Goal of the exercise:
In the entries that follow, the first line to write out is the one containing "pink paper card [193, 403, 249, 436]", and the last is the one containing "paper card on grass [327, 290, 357, 302]". Reproduce that stretch exactly, with nothing before or after it.

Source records
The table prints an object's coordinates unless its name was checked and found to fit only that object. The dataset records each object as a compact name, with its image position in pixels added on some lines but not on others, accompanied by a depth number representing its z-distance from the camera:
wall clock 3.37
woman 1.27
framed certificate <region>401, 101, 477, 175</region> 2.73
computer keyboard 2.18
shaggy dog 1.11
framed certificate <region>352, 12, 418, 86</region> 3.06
* * *
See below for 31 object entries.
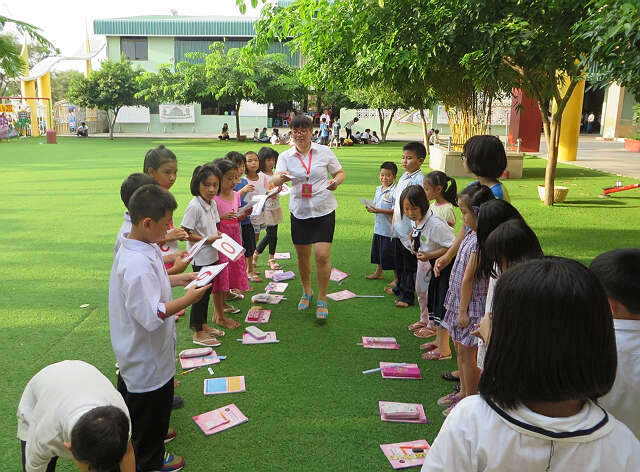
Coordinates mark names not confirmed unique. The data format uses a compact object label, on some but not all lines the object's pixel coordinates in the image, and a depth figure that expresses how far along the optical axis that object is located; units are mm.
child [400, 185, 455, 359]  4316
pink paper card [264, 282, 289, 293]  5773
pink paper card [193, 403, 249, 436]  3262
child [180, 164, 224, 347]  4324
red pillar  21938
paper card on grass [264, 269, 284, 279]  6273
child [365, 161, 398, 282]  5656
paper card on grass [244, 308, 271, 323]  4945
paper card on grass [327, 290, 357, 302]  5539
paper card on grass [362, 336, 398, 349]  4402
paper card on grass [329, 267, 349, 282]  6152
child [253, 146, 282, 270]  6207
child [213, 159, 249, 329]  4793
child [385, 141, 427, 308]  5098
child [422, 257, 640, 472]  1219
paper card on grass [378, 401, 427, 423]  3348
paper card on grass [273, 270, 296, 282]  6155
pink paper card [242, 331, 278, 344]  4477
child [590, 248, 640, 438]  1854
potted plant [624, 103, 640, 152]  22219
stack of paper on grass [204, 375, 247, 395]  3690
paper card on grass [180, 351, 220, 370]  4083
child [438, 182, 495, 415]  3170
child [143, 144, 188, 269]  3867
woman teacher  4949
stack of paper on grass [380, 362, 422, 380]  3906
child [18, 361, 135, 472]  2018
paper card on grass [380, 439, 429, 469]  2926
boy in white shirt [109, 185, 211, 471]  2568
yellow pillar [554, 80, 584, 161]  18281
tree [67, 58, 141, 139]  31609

Solution for this problem:
pink paper card [193, 403, 249, 436]  3262
child [180, 164, 224, 347]  4324
red pillar  21938
paper card on grass [264, 269, 284, 279]  6273
child [365, 161, 398, 282]  5656
paper card on grass [244, 308, 271, 323]  4945
paper card on grass [327, 290, 357, 302]  5539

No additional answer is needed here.